Expression of network modules and other gene sets presented in the paper was summarised by their first principal component defined across analysed cells. Summarised expression of ME1 is referred to as the cVSMC score. Since the signs of principal components are arbitrary, we additionally set the sign of summarised expression values such that they positively correlate with the mean expression values of the respective gene sets across cells.

### Detection of genes correlated with the cVSMC network

To detect genes whose expression correlate (positively or negatively) with the cell’s cVSMC network score (summarised expression of ME1, see above), we employed an approach taken for trajectory association analysis in the Bioconductor R package monocle63, with some modifications. First, we estimated the mean-variance relationship based on all genes by fitting a robust local regression to the log-mean normalised counts versus log-squared coefficient of variation (log-SCV) using the loess function in R (family = ”symmetric”). The dependence of normalised expression counts for a given gene and cell on the cell’s distance along the PC1 axis dt was then assessed by negative binomial (NB) regression implemented in the R package VGAM64 v1.0-5, whereby the size parameter of the corresponding NB distribution was assumed to be the inverse fitted SCV obtained as described above. The significance of the regression fit was assessed by the likelihood-ratio test versus the intercept-only model and the resulting p-values were adjusted for multiple testing using the Benjamini-Hochberg procedure. Genes showing adjusted p-values below 0.05 were selected for further analysis.

### Analysis of the 10X Chromium single-cell RNA-seq data

Raw sequencing reads were processed and aligned to the GRCm38 mouse genome through the 10X Genomics cellranger pipeline (v2.0 for VSMC-derived plaque cells and v2.1 for whole aorta cells and VSMC-lineage cells from healthy vessels). Quality control was performed based on total number of UMI counts per cell (atherosclerotic plaque dataset >5000 and <20,000, whole aorta/lineage-positive medial cells >1000 and <8000 UMI counts), genes detected per cell (atherosclerotic plaque dataset >1000 and <5000, whole aorta/lineage-positive medial cells >500 and <2500) and percentage of mitochondrial reads per cell (atherosclerotic plaque dataset <9%, whole aorta/lineage-positive medial cells <8%). Reads from cells passing the quality control criteria were normalised and scaled using the NormalizeData (scale.factor = 10,000) and ScaleData functions from the CRAN R package Seurat65 v2.3.1. Principal component analysis was performed and the first five principal components used for clustering and t-distributed Stochastic Neighbour Embedding (t-SNE)66 visualisation using the Seurat package.
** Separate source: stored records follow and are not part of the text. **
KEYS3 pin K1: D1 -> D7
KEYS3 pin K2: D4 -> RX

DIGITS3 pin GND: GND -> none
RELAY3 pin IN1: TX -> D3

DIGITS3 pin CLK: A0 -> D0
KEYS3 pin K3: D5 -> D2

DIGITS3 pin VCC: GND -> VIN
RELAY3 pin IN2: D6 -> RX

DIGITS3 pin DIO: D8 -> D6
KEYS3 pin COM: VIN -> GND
Differential gene expression between clusters was determined using the “tobit” method of the FindMarkers function implemented in Seurat (padj < 0.05). For identification of genes upregulated in individual VSMC clusters in the analysis of cells from the whole aorta, minimum log fold change of 0.25 and minimum percentage of expressing cells of 25% were required for identification as an upregulated gene.

### Gene ontology analysis

Gene ontology (GO) analysis of genes differentially expressed between AA and DT cells was carried out using the online Functional Annotation Clustering tool in The Database for Annotation, Visualisation and Integrated Discovery (DAVID67 v6.8) for all Biological Processes (BP) terms against all Mus musculus genes with medium classification stringency. Clusters were ranked by enrichment and fdr-adjusted p-values for the most significant term listed. GO enrichment analysis of genes positively and negatively correlated with cVSMC network expression was performed based on BP terms using clusterProfiler68 package in R v3.8.1. KEGG pathways40 in Supplementary Fig. 8 were visualised using the R package pathview69 v1.20.